Waterbuck hunting varies mostly by habitat. It seems to me they are sort of “medium” in wariness, not as crafty as the spiral horns, nor as trusting as the damaliscs. In thicker cover, I’ve seen bulls evaporate when we thought we had them dead to rights, but I’ve also seen amazing disappearing acts in wide-open country!

Because they are often seen in numbers on treeless floodplains, shooting distances can be longer than with many African animals. This is risky for two reasons: First, although you don’t hear this much, my experience is the waterbuck is among the tougher antelopes. Poorly hit, they are likely to cover much country and, if they get into wet ground (often nearby), recovery can be difficult.
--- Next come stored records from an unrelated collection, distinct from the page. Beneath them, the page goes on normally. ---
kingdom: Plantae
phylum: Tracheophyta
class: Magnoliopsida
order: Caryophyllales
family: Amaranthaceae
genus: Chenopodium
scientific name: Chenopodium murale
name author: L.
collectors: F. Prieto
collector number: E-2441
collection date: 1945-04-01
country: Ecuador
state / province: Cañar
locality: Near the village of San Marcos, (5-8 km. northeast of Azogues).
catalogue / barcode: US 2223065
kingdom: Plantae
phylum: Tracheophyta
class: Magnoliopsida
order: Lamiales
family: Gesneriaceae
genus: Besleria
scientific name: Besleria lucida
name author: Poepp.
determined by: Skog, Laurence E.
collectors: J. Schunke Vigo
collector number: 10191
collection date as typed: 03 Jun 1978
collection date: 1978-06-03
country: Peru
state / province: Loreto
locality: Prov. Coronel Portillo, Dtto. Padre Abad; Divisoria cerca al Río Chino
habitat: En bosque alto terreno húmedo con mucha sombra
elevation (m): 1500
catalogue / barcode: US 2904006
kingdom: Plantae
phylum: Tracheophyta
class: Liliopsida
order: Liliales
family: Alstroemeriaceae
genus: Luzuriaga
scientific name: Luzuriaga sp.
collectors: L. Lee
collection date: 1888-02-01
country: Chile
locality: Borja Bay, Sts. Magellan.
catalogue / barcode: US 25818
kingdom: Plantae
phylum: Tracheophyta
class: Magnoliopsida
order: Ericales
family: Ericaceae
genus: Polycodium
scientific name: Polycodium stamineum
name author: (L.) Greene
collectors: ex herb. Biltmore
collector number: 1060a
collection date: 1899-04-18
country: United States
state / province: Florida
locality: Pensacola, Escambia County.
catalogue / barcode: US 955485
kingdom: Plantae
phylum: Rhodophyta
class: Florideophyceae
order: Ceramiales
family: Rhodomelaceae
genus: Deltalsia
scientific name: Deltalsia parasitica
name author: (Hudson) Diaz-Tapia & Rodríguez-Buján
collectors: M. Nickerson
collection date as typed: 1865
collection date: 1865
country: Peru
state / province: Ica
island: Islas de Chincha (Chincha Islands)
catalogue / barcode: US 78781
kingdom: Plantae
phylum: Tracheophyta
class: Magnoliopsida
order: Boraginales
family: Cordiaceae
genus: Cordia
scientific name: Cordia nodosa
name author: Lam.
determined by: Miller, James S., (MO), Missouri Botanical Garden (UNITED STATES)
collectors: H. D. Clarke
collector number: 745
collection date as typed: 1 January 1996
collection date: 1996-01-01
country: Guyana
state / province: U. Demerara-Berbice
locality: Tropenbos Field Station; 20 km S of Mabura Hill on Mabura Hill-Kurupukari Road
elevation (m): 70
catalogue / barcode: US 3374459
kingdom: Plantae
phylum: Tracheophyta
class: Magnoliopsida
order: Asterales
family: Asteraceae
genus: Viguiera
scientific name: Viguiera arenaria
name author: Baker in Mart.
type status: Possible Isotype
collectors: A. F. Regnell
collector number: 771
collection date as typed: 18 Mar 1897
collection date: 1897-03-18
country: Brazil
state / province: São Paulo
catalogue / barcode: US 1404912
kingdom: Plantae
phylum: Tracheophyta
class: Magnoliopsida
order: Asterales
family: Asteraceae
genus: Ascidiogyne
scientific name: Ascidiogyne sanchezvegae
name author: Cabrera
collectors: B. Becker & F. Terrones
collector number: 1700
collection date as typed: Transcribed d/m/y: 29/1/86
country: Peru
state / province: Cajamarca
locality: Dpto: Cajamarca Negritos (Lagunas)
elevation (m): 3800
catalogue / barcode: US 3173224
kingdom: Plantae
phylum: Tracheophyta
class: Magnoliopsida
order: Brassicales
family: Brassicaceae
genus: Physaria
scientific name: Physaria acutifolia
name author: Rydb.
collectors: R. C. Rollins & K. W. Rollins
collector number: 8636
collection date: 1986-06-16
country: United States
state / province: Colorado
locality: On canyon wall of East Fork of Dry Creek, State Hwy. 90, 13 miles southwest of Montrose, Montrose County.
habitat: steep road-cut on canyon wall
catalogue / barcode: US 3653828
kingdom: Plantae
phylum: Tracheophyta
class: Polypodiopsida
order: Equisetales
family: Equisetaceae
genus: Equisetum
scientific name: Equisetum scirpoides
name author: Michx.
Second, they are difficult to judge! To get those last couple inches of horn, you need careful views from multiple angles. Preferably as close as possible, best if there are other bulls for comparison. But you may not get a close look, and you’re unlikely to get more than one. So, if you want a waterbuck, you look as well and as hard as you can. Make your decision based on the best impression possible, but don’t dither. As with most animals, “ground shrinkage” is more common than “ground expansion.” With waterbuck, you’ll never be exactly certain until you apply the tape.

Flying over floodplains in coastal Mozambique, one can see hundreds of waterbucks and, often, giant bulls. Getting to them on the ground is a whole different story!